_What you are asked to do_
Take every line from the entries below that includes the word "none" and copy it.

[Before-and-after change data]
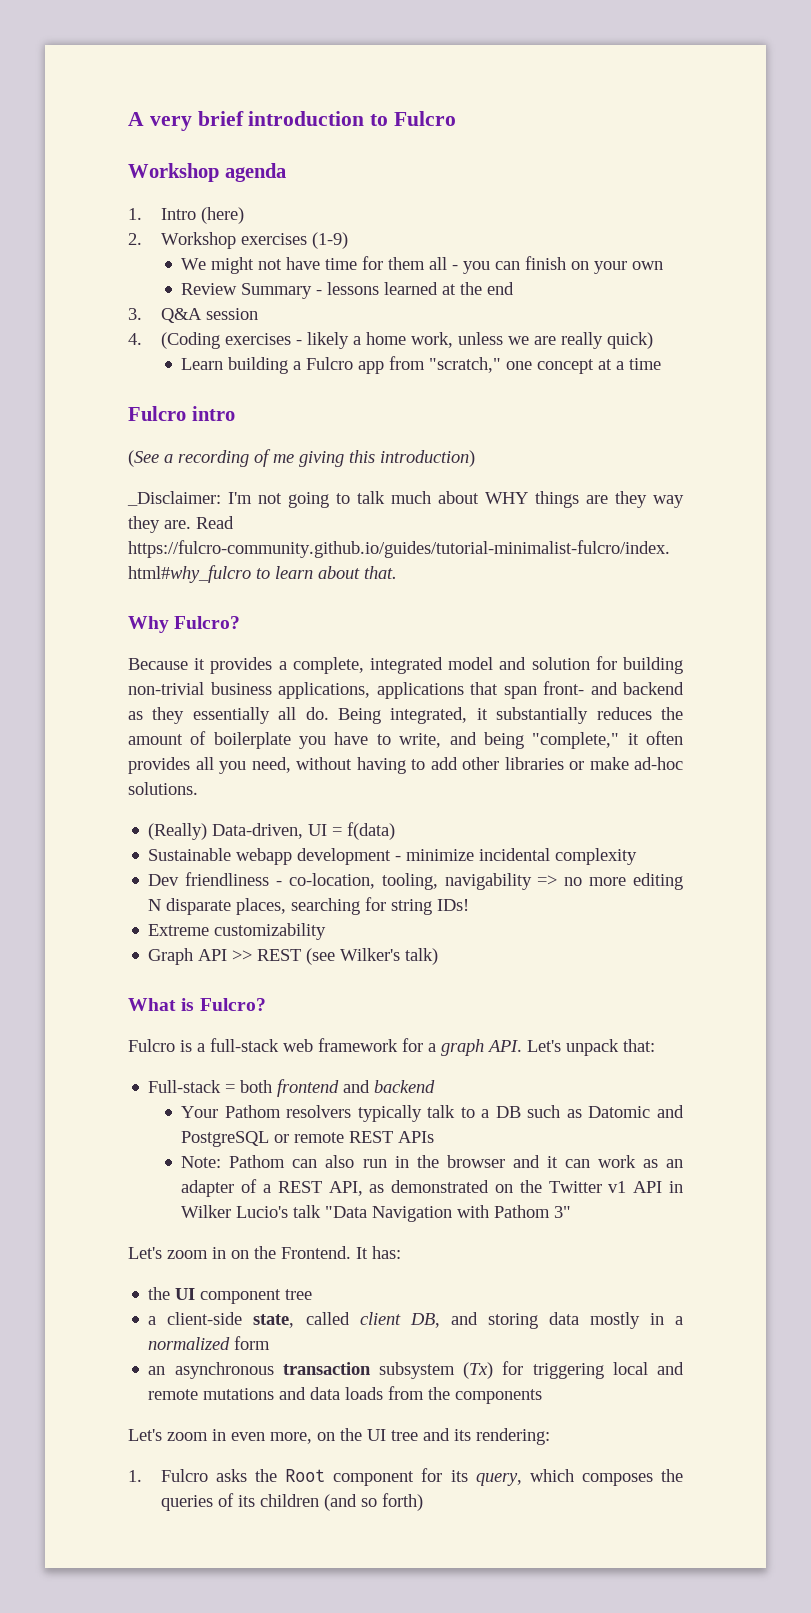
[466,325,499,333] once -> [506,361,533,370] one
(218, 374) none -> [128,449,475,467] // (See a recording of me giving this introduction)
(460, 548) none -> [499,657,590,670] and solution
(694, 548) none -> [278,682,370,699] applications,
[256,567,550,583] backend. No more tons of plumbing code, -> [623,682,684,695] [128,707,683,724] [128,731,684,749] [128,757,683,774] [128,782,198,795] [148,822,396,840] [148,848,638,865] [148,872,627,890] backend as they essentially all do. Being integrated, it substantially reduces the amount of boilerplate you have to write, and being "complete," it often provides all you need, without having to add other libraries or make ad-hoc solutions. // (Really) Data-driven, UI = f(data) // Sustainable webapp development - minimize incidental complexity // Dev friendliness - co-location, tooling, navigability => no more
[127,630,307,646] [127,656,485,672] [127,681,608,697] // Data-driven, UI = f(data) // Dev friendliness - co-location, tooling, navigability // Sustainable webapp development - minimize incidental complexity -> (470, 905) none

_Answer section_
(218, 374) none -> [128,449,475,467] // (See a recording of me giving this introduction)
(460, 548) none -> [499,657,590,670] and solution
(694, 548) none -> [278,682,370,699] applications,
[127,630,307,646] [127,656,485,672] [127,681,608,697] // Data-driven, UI = f(data) // Dev friendliness - co-location, tooling, navigability // Sustainable webapp development - minimize incidental complexity -> (470, 905) none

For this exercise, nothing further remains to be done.